Dietrich Bonhoeffer addressed this very issue when he was writing to the Confessing Church pastors who were fighting against the Nazi takeover of the German Church and nation. They were beginning to get discouraged wondering if they had been wrong by choosing the path they had. By this time pastors were being imprisoned and some had even been murdered. The dark times were just beginning and their was no light in sight. This brought them to an existential crisis where they asked themselves "what if we were wrong? Why hasn't God delivered us yet?" In a letter to these pastors Bonhoeffer spoke powerfully to this issue:

"We then speak as though we no longer had 'a proper joy and certainty' about this way, still worse, as though God and and His Word were no longer as clearly present with us as they used to be. In all this we are ultimately trying to get round what the New Testament calls 'patience' and 'testing.' Paul, at any rate, did not begin to reflect whether his way was the right one when opposition and suffering threatened, nor did Luther. They were both quite certain and glad that they should remain disciples and followers of their Lord. Dear Brethren, our real trouble is not doubt about the way upon which we have set out, but our failure to be patient, to keep quiet. We still cannot imagine that today God really doesn't want anything new from us, but simply prove us in the old way. That is too petty, too monotonous, too undemanding for us. And we simply cannot be content with the fact that God's cause is not always the successful one, that we really could be 'unsuccessful'; and yet be on the right road. But this is where we find out whether we have begun in faith or in a burst of enthusiasm."

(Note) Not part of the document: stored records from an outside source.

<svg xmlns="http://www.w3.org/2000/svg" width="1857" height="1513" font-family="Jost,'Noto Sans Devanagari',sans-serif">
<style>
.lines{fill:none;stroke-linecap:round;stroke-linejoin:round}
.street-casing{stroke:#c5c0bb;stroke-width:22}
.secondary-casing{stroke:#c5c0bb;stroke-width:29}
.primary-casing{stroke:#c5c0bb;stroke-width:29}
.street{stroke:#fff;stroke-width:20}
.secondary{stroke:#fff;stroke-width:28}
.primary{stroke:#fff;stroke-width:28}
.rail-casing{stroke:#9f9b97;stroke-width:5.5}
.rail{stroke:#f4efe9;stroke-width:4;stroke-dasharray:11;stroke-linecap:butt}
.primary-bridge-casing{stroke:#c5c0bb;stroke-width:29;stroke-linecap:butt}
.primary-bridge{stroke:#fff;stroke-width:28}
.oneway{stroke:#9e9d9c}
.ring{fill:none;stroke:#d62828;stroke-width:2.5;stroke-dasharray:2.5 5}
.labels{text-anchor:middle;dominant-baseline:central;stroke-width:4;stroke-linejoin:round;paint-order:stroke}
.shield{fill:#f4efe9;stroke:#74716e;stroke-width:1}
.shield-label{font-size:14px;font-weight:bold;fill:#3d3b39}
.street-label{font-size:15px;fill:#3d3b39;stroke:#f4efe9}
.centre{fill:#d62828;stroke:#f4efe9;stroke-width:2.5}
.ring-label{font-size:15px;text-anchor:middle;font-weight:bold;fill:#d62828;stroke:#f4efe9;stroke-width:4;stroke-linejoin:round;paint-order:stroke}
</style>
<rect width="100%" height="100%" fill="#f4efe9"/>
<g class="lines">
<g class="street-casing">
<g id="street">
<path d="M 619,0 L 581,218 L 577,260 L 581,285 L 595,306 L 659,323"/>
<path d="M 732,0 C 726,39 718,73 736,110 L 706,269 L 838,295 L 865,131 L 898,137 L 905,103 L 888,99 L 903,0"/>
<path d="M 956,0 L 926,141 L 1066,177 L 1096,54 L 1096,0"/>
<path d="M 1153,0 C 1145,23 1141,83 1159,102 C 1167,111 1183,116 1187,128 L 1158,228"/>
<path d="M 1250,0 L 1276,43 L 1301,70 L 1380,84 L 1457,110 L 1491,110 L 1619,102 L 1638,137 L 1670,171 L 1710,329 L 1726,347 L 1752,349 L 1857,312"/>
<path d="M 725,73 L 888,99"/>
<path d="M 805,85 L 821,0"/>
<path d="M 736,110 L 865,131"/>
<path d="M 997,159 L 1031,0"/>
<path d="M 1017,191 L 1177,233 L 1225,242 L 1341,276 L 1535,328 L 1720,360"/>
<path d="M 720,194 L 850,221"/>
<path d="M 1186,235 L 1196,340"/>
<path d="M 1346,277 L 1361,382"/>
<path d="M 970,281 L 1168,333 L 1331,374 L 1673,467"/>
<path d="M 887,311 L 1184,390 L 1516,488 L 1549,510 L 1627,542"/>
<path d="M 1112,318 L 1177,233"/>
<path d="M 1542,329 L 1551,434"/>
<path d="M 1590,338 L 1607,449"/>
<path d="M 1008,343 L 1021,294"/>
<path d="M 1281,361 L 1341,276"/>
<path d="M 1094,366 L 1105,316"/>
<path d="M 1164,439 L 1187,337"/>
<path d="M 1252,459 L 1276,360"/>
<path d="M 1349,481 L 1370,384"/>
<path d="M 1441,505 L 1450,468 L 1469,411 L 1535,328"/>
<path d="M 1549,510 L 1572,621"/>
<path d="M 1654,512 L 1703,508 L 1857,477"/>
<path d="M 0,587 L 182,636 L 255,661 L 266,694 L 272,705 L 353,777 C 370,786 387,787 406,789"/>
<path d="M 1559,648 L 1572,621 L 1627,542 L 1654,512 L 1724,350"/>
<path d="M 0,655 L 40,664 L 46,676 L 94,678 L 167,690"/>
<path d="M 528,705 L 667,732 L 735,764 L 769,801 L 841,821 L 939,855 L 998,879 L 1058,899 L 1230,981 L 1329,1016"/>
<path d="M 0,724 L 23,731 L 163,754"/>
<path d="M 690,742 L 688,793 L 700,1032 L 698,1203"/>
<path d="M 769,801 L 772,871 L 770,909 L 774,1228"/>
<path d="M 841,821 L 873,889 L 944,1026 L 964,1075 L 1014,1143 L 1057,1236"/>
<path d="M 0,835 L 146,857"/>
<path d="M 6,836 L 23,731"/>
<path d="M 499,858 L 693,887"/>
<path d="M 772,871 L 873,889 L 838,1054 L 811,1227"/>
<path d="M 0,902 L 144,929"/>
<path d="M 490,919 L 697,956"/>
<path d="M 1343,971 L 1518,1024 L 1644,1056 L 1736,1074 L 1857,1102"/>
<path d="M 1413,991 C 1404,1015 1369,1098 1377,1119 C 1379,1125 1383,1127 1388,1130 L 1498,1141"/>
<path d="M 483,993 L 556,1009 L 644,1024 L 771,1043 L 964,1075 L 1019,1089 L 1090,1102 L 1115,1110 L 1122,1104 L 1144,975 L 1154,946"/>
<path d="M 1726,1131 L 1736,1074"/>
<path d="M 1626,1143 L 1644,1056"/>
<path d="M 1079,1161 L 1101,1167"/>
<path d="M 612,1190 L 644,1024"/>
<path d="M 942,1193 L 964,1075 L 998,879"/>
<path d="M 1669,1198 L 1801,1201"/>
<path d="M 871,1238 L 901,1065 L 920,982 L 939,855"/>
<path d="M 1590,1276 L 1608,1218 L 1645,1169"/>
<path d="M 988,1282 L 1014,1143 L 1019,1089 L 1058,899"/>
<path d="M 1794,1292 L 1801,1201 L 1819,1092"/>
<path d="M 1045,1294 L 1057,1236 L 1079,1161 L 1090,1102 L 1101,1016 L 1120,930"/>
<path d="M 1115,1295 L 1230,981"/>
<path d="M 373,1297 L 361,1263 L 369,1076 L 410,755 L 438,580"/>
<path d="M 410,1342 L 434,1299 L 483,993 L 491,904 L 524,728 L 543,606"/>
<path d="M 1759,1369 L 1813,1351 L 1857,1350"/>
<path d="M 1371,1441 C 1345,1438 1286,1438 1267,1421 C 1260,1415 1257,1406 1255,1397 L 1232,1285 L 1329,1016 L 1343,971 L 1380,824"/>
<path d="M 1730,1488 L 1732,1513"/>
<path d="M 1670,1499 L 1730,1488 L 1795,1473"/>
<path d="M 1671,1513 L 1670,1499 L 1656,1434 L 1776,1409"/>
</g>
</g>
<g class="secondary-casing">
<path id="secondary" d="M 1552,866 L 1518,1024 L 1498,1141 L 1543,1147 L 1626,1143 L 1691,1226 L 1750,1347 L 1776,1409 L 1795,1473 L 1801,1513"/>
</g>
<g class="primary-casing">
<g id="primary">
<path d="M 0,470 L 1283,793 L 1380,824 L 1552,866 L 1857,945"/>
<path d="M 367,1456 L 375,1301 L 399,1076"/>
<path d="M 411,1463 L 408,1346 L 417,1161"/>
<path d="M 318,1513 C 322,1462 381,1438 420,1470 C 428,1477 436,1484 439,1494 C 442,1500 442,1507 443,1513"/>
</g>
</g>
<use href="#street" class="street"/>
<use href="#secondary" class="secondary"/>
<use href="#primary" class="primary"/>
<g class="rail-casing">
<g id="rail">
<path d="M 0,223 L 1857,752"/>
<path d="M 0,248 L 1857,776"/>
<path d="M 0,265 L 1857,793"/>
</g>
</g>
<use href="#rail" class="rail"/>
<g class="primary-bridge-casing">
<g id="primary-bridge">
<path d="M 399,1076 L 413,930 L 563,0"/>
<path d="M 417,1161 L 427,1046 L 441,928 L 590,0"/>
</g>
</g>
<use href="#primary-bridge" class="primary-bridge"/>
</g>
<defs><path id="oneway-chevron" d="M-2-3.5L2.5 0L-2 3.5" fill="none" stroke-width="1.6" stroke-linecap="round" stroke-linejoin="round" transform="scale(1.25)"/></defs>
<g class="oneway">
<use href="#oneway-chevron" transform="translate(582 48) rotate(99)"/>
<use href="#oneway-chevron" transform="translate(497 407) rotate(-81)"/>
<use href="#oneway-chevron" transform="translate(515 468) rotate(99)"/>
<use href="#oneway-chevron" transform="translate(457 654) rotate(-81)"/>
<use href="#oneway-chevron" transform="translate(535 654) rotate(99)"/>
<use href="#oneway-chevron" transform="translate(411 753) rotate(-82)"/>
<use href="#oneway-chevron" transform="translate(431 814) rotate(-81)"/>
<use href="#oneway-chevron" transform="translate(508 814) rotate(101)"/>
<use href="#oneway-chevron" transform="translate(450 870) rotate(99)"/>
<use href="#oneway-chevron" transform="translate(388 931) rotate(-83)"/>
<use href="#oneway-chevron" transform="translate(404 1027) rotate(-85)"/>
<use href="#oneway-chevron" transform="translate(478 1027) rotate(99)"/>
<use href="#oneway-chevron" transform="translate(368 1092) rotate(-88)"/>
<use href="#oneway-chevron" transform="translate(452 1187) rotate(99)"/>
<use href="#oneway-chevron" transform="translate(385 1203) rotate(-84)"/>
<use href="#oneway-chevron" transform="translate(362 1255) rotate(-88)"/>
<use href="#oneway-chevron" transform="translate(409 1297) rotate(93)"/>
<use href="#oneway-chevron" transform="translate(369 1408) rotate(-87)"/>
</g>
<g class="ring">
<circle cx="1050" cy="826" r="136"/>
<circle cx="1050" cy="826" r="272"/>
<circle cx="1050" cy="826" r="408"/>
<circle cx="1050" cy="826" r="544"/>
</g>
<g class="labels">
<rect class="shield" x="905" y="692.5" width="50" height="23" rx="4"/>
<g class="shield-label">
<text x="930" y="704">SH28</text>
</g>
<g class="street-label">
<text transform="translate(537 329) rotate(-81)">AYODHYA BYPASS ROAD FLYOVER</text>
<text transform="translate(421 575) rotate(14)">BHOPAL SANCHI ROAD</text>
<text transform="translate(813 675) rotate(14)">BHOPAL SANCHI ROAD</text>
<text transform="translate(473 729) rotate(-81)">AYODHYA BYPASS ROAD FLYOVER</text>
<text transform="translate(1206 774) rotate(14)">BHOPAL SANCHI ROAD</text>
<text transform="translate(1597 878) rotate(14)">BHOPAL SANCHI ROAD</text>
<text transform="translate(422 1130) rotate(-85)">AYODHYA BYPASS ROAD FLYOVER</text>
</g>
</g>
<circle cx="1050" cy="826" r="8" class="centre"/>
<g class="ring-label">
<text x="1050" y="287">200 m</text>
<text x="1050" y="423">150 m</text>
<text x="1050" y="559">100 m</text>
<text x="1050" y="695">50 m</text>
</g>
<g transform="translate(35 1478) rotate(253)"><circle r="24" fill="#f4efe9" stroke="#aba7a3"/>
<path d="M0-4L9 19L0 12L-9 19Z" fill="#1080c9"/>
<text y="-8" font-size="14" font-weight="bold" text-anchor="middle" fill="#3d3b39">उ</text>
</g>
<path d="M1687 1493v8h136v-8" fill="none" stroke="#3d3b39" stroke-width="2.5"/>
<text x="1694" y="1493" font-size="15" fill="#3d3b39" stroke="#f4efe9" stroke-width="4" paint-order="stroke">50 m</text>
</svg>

The Christian's life is not validated by his success in this life. One's faith is not proven by the condition of his life. The Christian finds his identity in Christ, his worth and value is found in the fact that Jesus took the punishment for his sins and died for him that he might spend eternity with Christ. Faith in Christ who died for man on the cross is what makes a man a Christian. He is eternally sealed to Him forever. Nothing can shake or break that. Life gets hard. We will find ourselves in times of plenty and in times of want. But God remains constant. He is the one who united us to Himself and He will not let us go. A change has to be made in our own minds (my own mind!) where circumstances do not dictate the quality of our relationship with God, but simply provide an opportunity for that relationship to be strengthened. Those who desire faith will be given it, but often with tears. We know the Lord is content with us because He is content with the work Christ has done. We live lives seeking to honor Him as a rightful response, in love, for what He has done. Joys and difficulties are not meant to reflect our relationship with Christ, but to strengthen it. The secret is to endure, never quit, and continue hoping in the Lord, come what may.

*Out of this tradition we get Thanksgiving.